**WHAT IS REQUIRED**
After dropping the pictures, give again exactly the lines of the data from its first line through the line with "thumb cmc: (202, 197)", which is included as well.

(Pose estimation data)
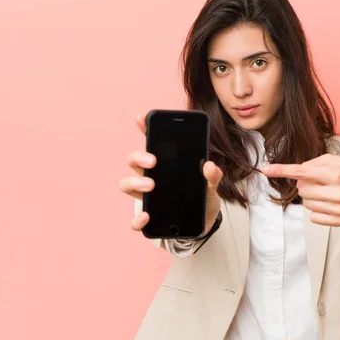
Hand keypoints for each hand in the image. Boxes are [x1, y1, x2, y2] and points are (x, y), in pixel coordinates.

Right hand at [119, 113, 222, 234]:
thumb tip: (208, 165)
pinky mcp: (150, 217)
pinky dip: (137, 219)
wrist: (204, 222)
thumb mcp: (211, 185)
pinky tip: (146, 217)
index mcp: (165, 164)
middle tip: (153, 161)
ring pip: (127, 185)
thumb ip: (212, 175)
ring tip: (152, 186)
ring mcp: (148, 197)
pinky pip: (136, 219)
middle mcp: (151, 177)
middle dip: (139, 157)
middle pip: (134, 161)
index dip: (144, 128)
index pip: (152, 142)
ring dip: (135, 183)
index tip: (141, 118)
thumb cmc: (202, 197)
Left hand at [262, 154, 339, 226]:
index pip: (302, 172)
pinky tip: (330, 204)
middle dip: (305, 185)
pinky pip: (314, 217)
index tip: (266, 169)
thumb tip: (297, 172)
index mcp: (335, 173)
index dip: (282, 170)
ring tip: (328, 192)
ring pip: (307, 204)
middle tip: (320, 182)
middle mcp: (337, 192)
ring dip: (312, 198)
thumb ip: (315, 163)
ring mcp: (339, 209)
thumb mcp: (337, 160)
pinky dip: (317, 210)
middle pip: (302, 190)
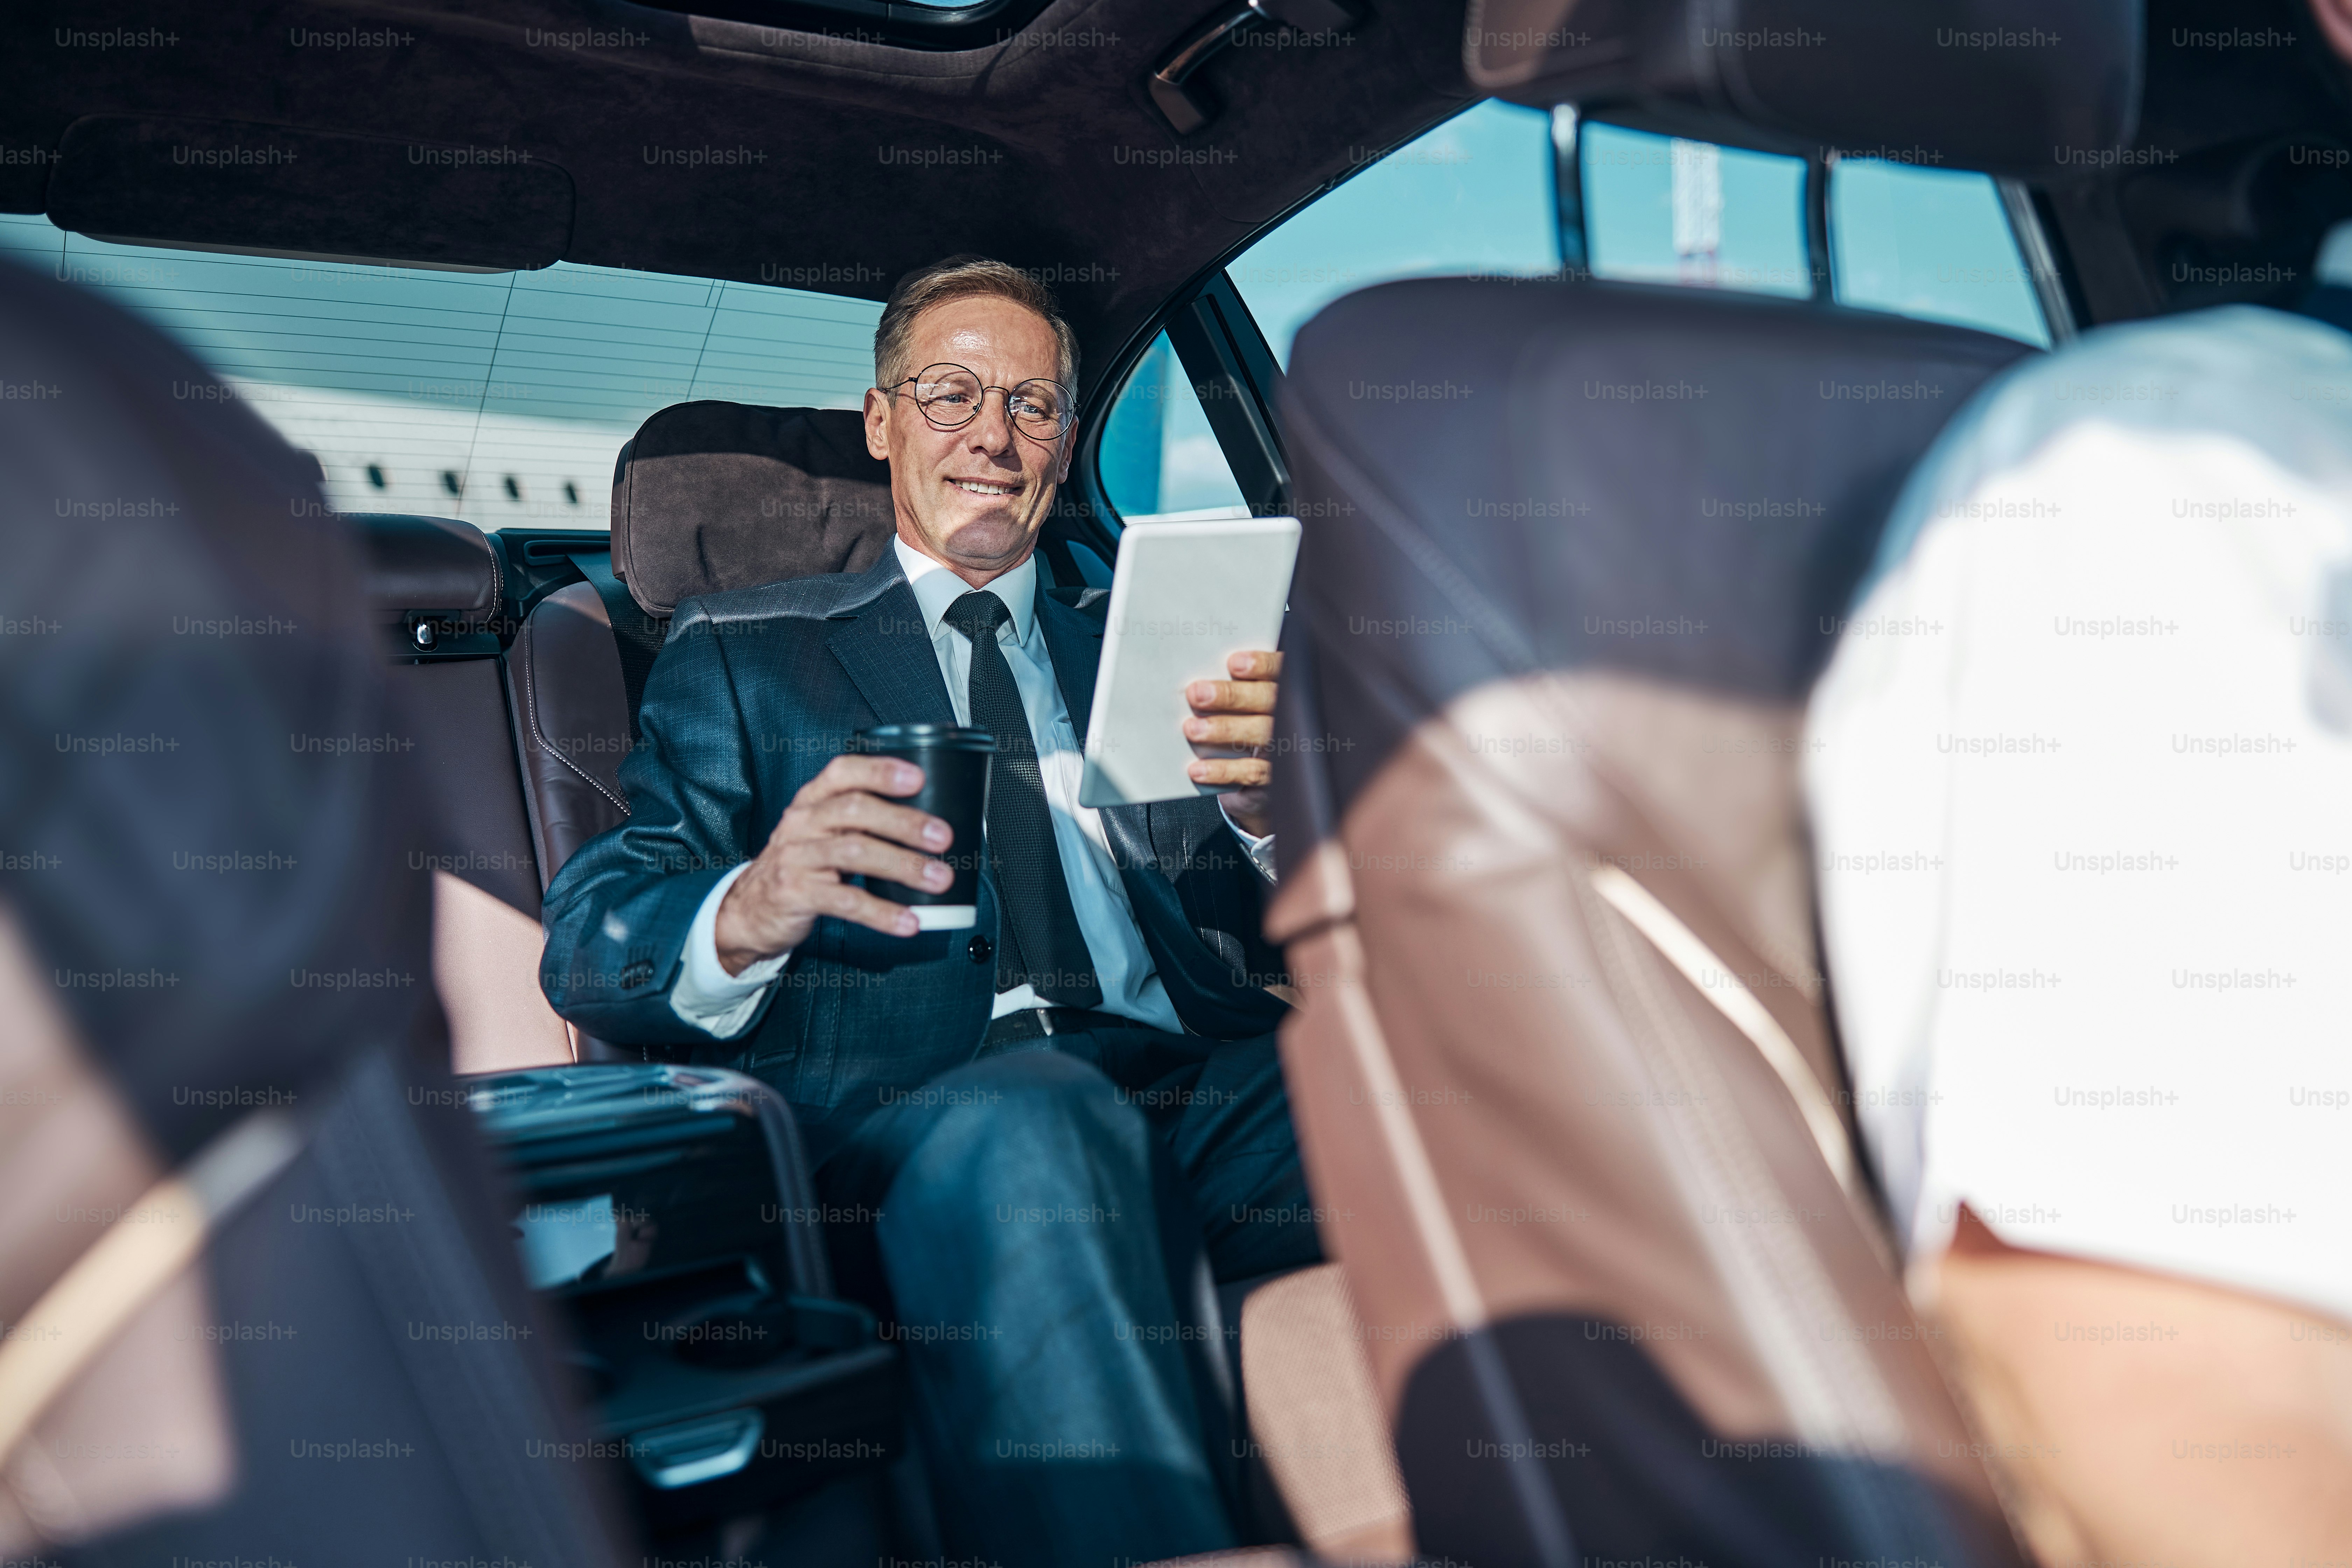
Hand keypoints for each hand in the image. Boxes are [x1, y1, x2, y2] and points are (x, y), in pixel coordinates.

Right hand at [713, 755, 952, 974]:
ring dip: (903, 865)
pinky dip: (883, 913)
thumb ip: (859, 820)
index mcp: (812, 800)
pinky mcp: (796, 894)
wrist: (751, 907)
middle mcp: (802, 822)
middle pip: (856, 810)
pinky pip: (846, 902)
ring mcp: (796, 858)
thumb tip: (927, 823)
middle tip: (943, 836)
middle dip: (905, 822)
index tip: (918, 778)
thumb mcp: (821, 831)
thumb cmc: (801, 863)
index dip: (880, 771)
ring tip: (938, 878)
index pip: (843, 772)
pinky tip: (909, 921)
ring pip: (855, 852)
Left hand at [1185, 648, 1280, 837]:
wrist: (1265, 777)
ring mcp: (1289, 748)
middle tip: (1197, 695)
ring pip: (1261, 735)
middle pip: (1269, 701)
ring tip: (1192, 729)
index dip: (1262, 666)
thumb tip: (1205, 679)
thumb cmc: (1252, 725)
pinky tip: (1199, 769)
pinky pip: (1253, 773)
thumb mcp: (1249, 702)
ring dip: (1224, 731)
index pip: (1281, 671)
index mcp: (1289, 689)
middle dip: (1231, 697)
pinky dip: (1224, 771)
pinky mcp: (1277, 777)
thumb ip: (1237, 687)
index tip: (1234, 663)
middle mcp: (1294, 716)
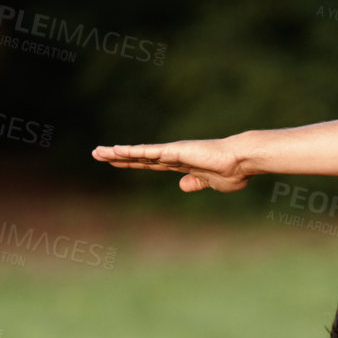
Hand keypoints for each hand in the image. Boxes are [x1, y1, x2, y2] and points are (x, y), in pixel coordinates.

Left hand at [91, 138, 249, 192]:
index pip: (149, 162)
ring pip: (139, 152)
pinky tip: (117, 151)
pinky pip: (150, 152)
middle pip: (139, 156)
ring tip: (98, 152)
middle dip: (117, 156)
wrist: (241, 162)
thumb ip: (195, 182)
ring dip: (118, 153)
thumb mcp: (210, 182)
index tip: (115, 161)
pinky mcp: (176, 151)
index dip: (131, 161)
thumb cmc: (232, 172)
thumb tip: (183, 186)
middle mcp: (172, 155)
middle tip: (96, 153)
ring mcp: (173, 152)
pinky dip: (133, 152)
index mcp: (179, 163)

**TASK RESPONSE**
Hand keypoints for each hand in the image. Boxes are [x1, y1, x2, y2] and points are (x, y), in pixel coordinates.

Right hand at [119, 113, 222, 234]:
thumb tip: (208, 165)
pinky mcp: (150, 217)
pinky dip: (137, 219)
wrist: (204, 222)
thumb mcp: (211, 185)
pinky tip: (146, 217)
index mcp: (165, 164)
middle tip: (153, 161)
ring pip: (127, 185)
thumb ip: (212, 175)
ring tip: (152, 186)
ring mcp: (148, 197)
pinky pip: (136, 219)
middle mcp: (151, 177)
middle dip: (139, 157)
middle pip: (134, 161)
index dip: (144, 128)
index pip: (152, 142)
ring dip: (135, 183)
index tip: (141, 118)
thumb cmc: (202, 197)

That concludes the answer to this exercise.